Saturday, September 02, 2006

Do You Believe?

"It was poisoned, Peter," she told him softly; "and now I am going to be dead."

"O Tink, did you drink it to save me?"


"But why, Tink?"

Her wings would scarcely carry her now, but in reply she alighted on his shoulder and gave his nose a loving bite. She whispered in his ear "You silly ass," and then, tottering to her chamber, lay down on the bed.

His head almost filled the fourth wall of her little room as he knelt near her in distress. Every moment her light was growing fainter; and he knew that if it went out she would be no more. She liked his tears so much that she put out her beautiful finger and let them run over it.

Her voice was so low that at first he could not make out what she said. Then he made it out. She was saying that she thought she could get well again if children believed in fairies.

Peter flung out his arms. There were no children there, and it was night time; but he addressed all who might be dreaming of the Neverland, and who were therefore nearer to him than you think: boys and girls in their nighties, and naked papooses in their baskets hung from trees.

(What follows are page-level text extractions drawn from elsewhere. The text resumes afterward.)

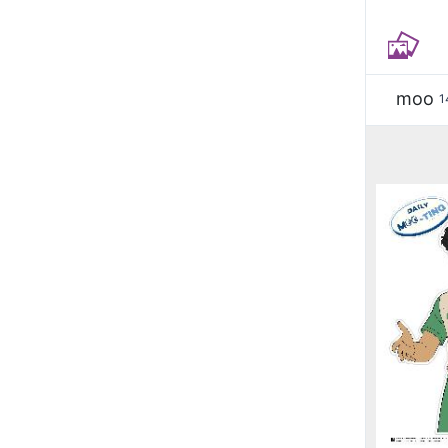
moo
1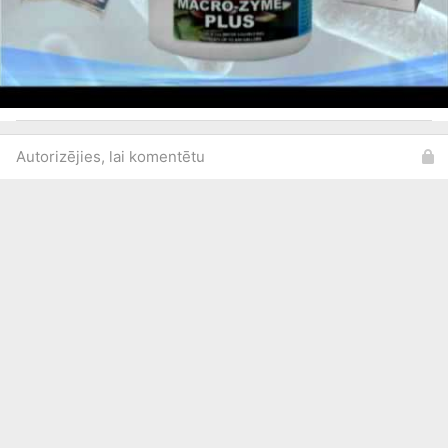
Autorizējies, lai komentētu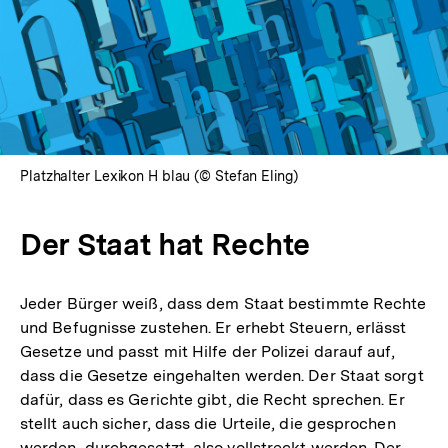
Platzhalter Lexikon H blau (© Stefan Eling)
Der Staat hat Rechte
Jeder Bürger weiß, dass dem Staat bestimmte Rechte
und Befugnisse zustehen. Er erhebt Steuern, erlässt
Gesetze und passt mit Hilfe der Polizei darauf auf,
dass die Gesetze eingehalten werden. Der Staat sorgt
dafür, dass es Gerichte gibt, die Recht sprechen. Er
stellt auch sicher, dass die Urteile, die gesprochen
werden, durchgesetzt, also vollstreckt werden. Der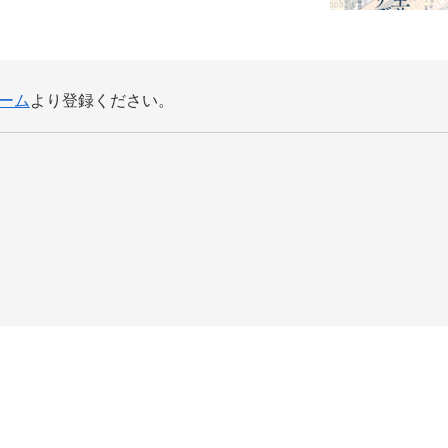
ーム
より登録ください。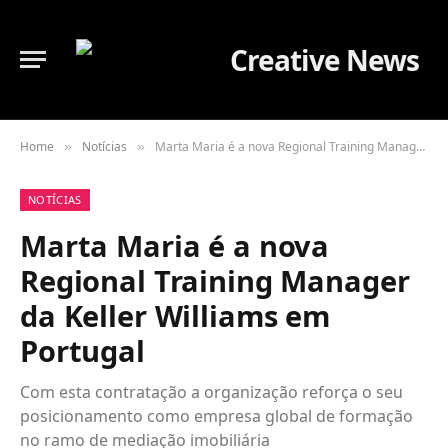
Home
Notícias
Marta Maria é a nova Regional Training Manager da Keller Williams em Portugal
»
»
NOTÍCIAS
Marta Maria é a nova
Regional Training Manager
da Keller Williams em
Portugal
Com esta contratação a organização reforça o seu
posicionamento como empresa global de formação
no ramo de mediação imobiliária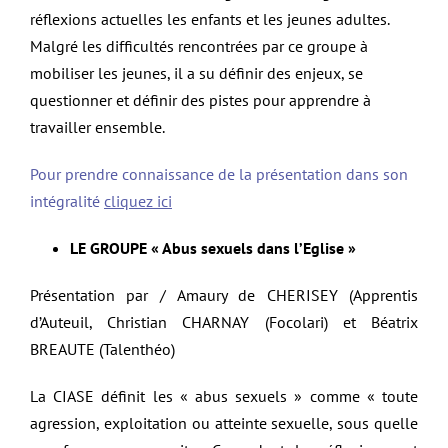
réflexions actuelles les enfants et les jeunes adultes.
Malgré les difficultés rencontrées par ce groupe à
mobiliser les jeunes, il a su définir des enjeux, se
questionner et définir des pistes pour apprendre à
travailler ensemble.
Pour prendre connaissance de la présentation dans son
intégralité
cliquez ici
LE GROUPE « Abus sexuels dans l’Eglise »
Présentation par / Amaury de CHERISEY (Apprentis
d’Auteuil, Christian CHARNAY (Focolari) et Béatrix
BREAUTE (Talenthéo)
La CIASE définit les « abus sexuels » comme « toute
agression, exploitation ou atteinte sexuelle, sous quelle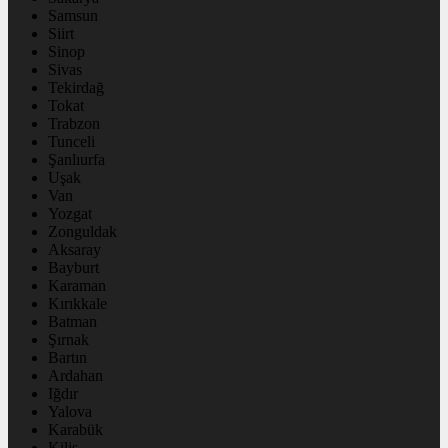
Samsun
Siirt
Sinop
Sivas
Tekirdağ
Tokat
Trabzon
Tunceli
Şanlıurfa
Uşak
Van
Yozgat
Zonguldak
Aksaray
Bayburt
Karaman
Kırıkkale
Batman
Şırnak
Bartın
Ardahan
Iğdır
Yalova
Karabük
Kilis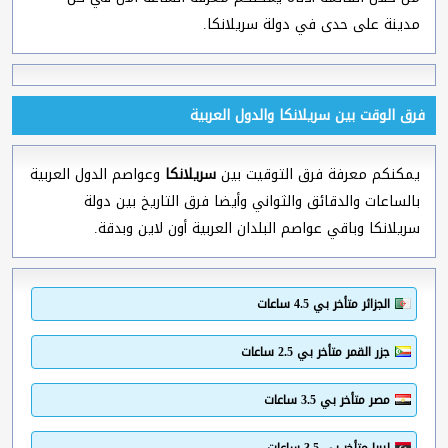
مدينة على حدى في دولة سريلانكا.
فرق الوقت بين سريلانكا والدول العربية
يمكنكم معرفة فرق التوقيت بين
سريلانكا
وعواصم الدول العربية
بالساعات والدقائق والثواني وأيضا فرق التاريخ بين دولة
سريلانكا وباقي عواصم البلدان العربية أون لاين وبدقة.
الجزائر متأخر بي 4.5 ساعات
جزر القمر متأخر بي 2.5 ساعات
مصر متأخر بي 3.5 ساعات
ليبيا متأخر بي 3.5 ساعات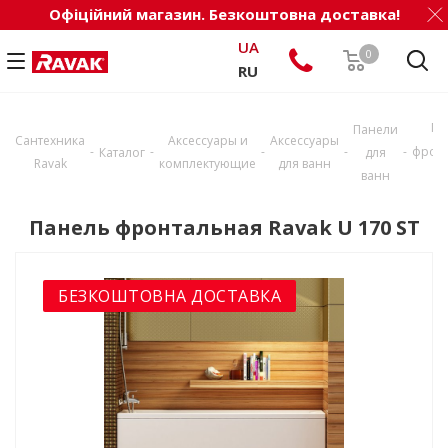
Офіційний магазин. Безкоштовна доставка!
UA
0
RU
Па
Панели
Сантехника
Аксессуары и
Аксессуары
-
-
-
-
-
фрон
Каталог
для
Ravak
комплектующие
для ванн
ванн
U
Панель фронтальная Ravak U 170 ST
БЕЗКОШТОВНА ДОСТАВКА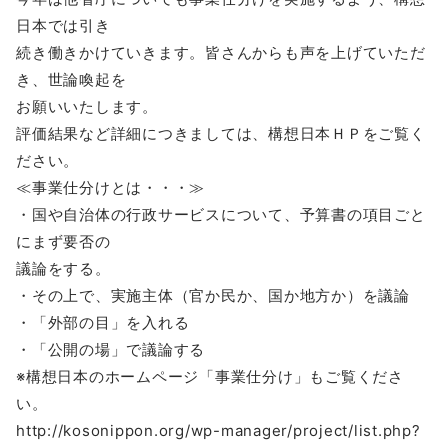
日本では引き
続き働きかけていきます。皆さんからも声を上げていただ
き、世論喚起を
お願いいたします。
評価結果など詳細につきましては、構想日本ＨＰをご覧く
ださい。
≪事業仕分けとは・・・≫
・国や自治体の行政サービスについて、予算書の項目ごと
にまず要否の
議論をする。
・その上で、実施主体（官か民か、国か地方か）を議論
・「外部の目」を入れる
・「公開の場」で議論する
※構想日本のホームページ「事業仕分け」もご覧くださ
い。
http://kosonippon.org/wp-manager/project/list.php?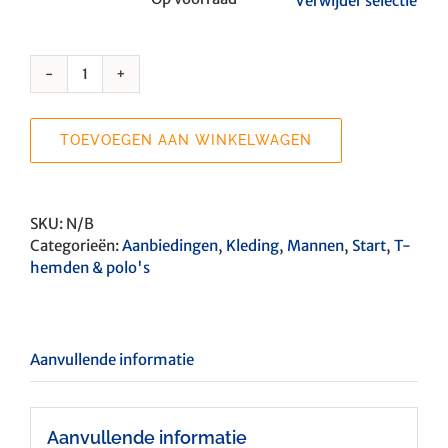
Verwijder selectie
De
Nederlanden
één!
TOEVOEGEN AAN WINKELWAGEN
aantal
SKU:
N/B
Categorieën:
Aanbiedingen
,
Kleding
,
Mannen
,
Start
,
T-
hemden & polo's
Aanvullende informatie
Aanvullende informatie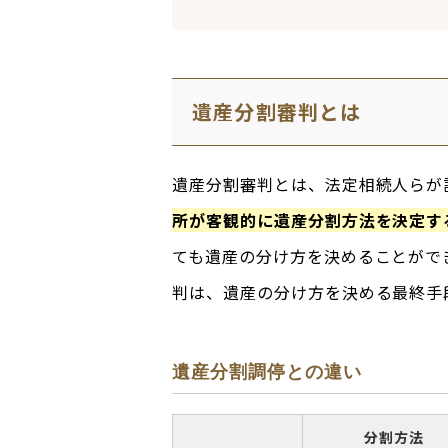
遺産分割審判とは
遺産分割審判とは、法定相続人らが
所が客観的に遺産分割方法を決定す
ても遺産の分け方を決めることがで
判は、遺産の分け方を決める最終手
遺産分割調停との違い
分割方法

"Do you believe?" he cried.

Tink sat up in bed almost briskly to listen to her fate.

She fancied she heard answers in the affirmative, and then again she wasn't sure.

"What do you think?" she asked Peter.

"If you believe," he shouted to them, "clap your hands; don't let Tink die."

Many clapped.

Some didn't.
Do you believe we can win the war in Iraq?

If you dont you are a defeatist and can't be trusted with the future of this country. Or at least that's the bill of goods our friends on the right are trying to sell us. Consider, for example, Rich Lowry's latest article.
On Iraq, the Democrats are the party of defeat. That's not a partisan smear, but a fact.

The further we slide toward defeat, the higher the Democrats' political fortunes rise. To the extent they offer any clear policy alternative for Iraq, it is either -— depending on your point of view -— to admit, or to guarantee, defeat with a rapid drawdown of American troops. So, their political self-interest objectively coincides with a defeat, and the kind of pullout endorsed at times by high-profile leaders in the party would hasten it.
Or to put it another, if we Democrats would just clap our damn hands, hopes for victory in Iraq would still be alive.

Problem with that is that victory in Iraq isn't really determinant on American faith in the cause. Like Vietnam, victory in Iraq is largely dependent on factors that are outside our direct control. Things like the factions in Iraq figuring out how to work together. Or the Iraqi army and police getting strong enough to quell insurgents. Or the Iraqi government providing basic safety and services to the Iraqi people. Can we influence these things? Yes. Can we directly cause them to happen? Nope. That's up to the Iraqi people. And they may never come. My assessment is that they won't.

In a sense it's like playing roulette. The Republicans are wanting to stay at the table till the winning number pops up, no matter how unlikely that is. The Democrats don't want to piss away any more money on a losing wheel. Us clapping our hands or not clapping our hands has nothing to do with the wheel itself, any more than knocking on wood really keeps bad luck away.

Republicans are still hoping that enough Americans are willing to clap their hands to keep them in power.